### Your goal
Pictures in the records are to be excluded from an otherwise exact copy.
== Data for review
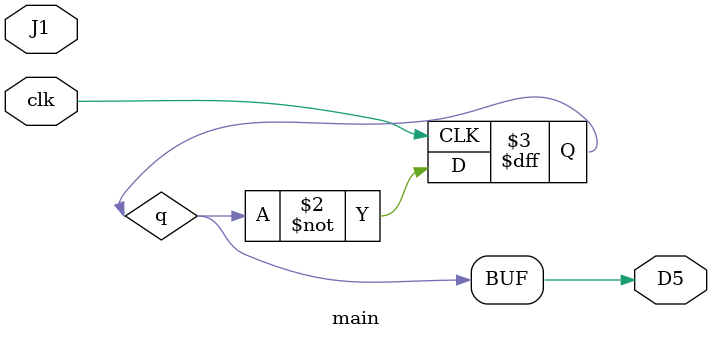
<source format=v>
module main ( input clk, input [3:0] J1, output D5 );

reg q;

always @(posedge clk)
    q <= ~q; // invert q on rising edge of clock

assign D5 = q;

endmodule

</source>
====
### Task result
<source format=v>
module main ( input clk, input [3:0] J1, output D5 );

reg q;

always @(posedge clk)
    q <= ~q; // invert q on rising edge of clock

assign D5 = q;

endmodule

</source>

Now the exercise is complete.